Microsoft finally realized standards and interoperability was the future. They also realized that a requirement of being able to extract profit in that future was having power to influence standards.

Consequently, open source tools (and more importantly, the dev/user share that comes with them) get Microsoft votes. Either explicitly or via mind share.

And when it's a corporate priority or matter of survival, they use those votes to advance Microsoft's interest.

We've seen this with Chrome / web standards for years now. Most of the time it's good for users, but sometimes it's just that important to corporate reveneue.




I mean MS basically invented leveraging market share to drive web standards. IE was famous for flaunting W3C and implementing things their own way, much to the chagrin of web developers even to this day. It's the kind of behavior which got their hand slapped for anti-trust in the 90's.
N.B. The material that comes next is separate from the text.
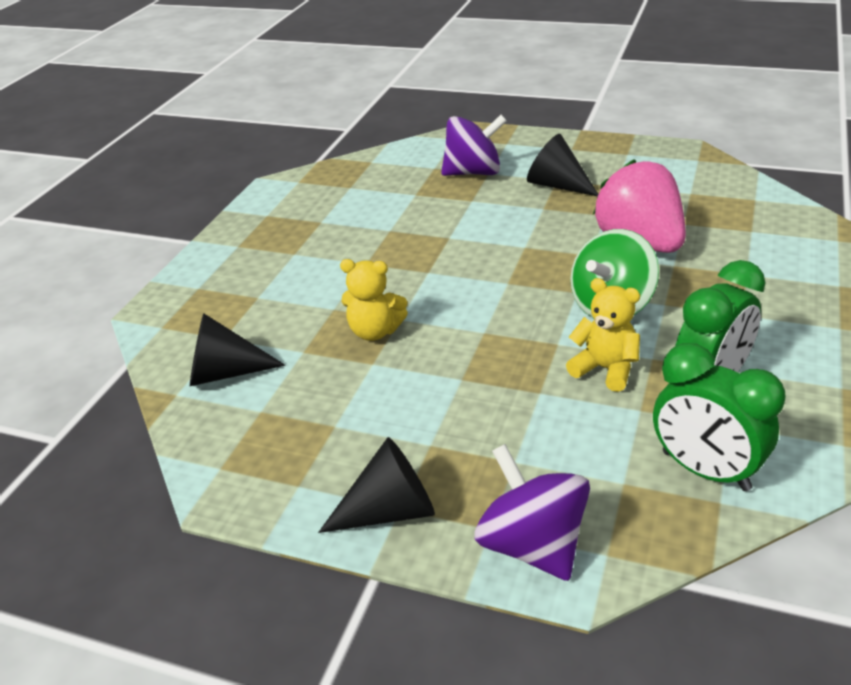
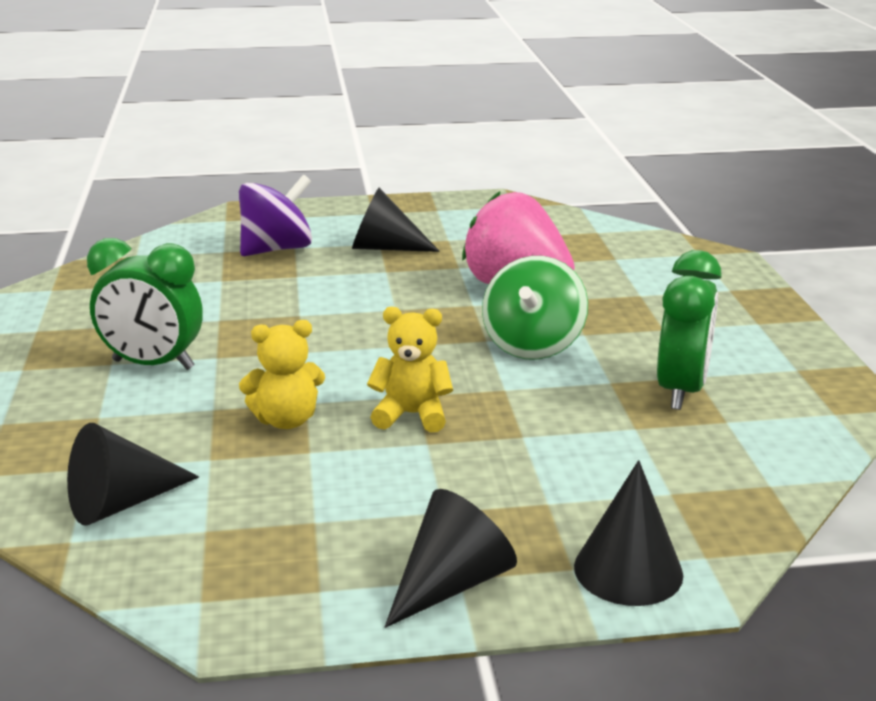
camera: 30 degrees left, 10 degrees down
purple spinning top [475,444,590,581] -> black cone [574,460,683,606]
yellow teddy bear [566,278,640,392] -> yellow teddy bear moved to [367,307,453,432]
green clock [653,343,786,491] -> green clock moved to [87,238,203,370]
It's hard to say it's "copying google", it's more of a return to form now that the regulatory environment seems to have relaxed on anti-trust.


IMHO, it seems like revisionist history to say Microsoft was flaunting W3C changes and implementing things in their own way.

Granted, early versions of IE made a hash of the standards that did exist, and didn't place an emphasis on compliance.

But the more accurate phrasing would be "W3C wasn't prepared for web adoption, and wasn't as agile as the early web needed."

People forget we wouldn't have gotten AJAX and descendents without IE's non-standard XMLHttpRequest support.


I'm old enough to remember web development in the early 2000's, and I don't think I am the one revising history ;)


That makes two of us. But if your takeaway from the 90s was 'W3C was in the right and timely, and MS decided to go another way just because,' then we have very different memories.